2007/4/9, Joe Buck <[EMAIL PROTECTED]>:
On Mon, Apr 09, 2007 at 09:47:07AM -0700, Andrew Pinski wrote:
> On 4/9/07, J.C. Pizarro <[EMAIL PROTECTED]> wrote:
> >#include <stddef.h>
> >
> >void *__allocate_array_OptionA(size_t num, size_t size) { // 1st best
> > unsigned long long tmp = (unsigned long long)size * num;
> > if (tmp >= 0x0000000080000000ULL) tmp=~size_t(0);
> > return operator new[](tmp);
> >}
>
> First this just happens to be the best for x86, what about PPC or
> really any embedded target where people are more concern about code
> size than say x86.
It's nowhere close to best for x86. But to get the best, you'd need
to use assembly language, and the penalty in time is one instruction:
insert a jnc (jump short if no carry), with the prediction flag set
as "taken", after the mull instruction. This would jump over code
to load all-ones into the result. You have to multiply, and the processor
tells you if there's an overflow.
A general approach would be to have an intrinsic for unsigned multiply
with saturation, have a C fallback, and add an efficient implemention of
the intrinsic on a per-target basis.
To optimize even more the x86, it still has to use:
1. Use imul instead of mul because it's little bit faster in cycles.
2. Use jns/js (sign's conditional jump) instead of jnc/jc (carry's
conditional jump).
3. To modify the C-preprocessor and/or C/C++ compiler for:
#if argument X is a constant then
use this code specific of constant X
#else if argument Y is not a constant then
use this code specific of non-constant Y
#else
use this general code
#else
The 3rd option is too complex but powerful like nearly Turing machine ;)
J.C. Pizarro

*Required work*
a - List every person named in the mailing-list excerpt.
b - Extract the passage of the mailing-list excerpt that opens with the words containing "It's nowhere close" and closes with "conditional jump).".

*Data to examine*
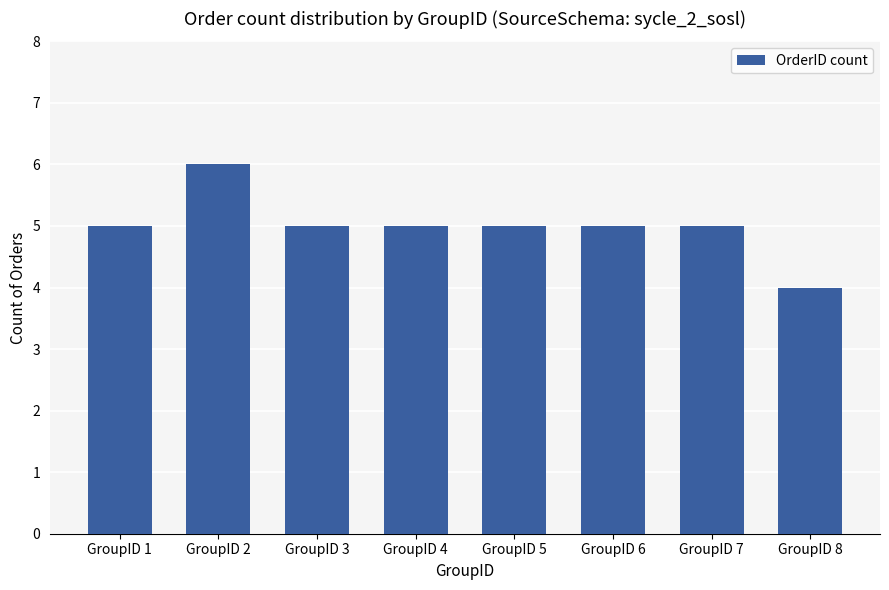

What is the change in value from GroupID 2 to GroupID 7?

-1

* * *

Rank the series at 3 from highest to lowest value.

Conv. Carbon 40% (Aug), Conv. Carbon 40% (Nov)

...

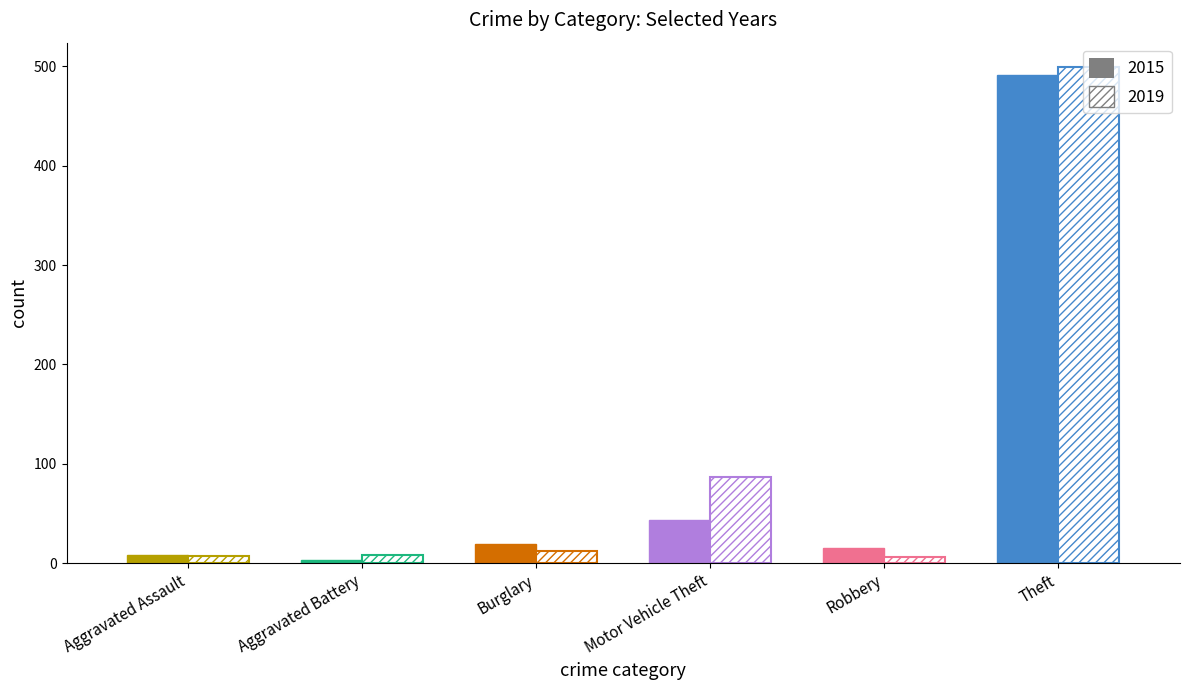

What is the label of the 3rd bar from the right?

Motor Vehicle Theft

*Exercise results*
a - Joe Buck, Andrew Pinski, J.C. Pizarro

b -
It's nowhere close to best for x86. But to get the best, you'd need
to use assembly language, and the penalty in time is one instruction:
insert a jnc (jump short if no carry), with the prediction flag set
as "taken", after the mull instruction. This would jump over code
to load all-ones into the result. You have to multiply, and the processor
tells you if there's an overflow.
A general approach would be to have an intrinsic for unsigned multiply
with saturation, have a C fallback, and add an efficient implemention of
the intrinsic on a per-target basis.
To optimize even more the x86, it still has to use:
1. Use imul instead of mul because it's little bit faster in cycles.
2. Use jns/js (sign's conditional jump) instead of jnc/jc (carry's
conditional jump).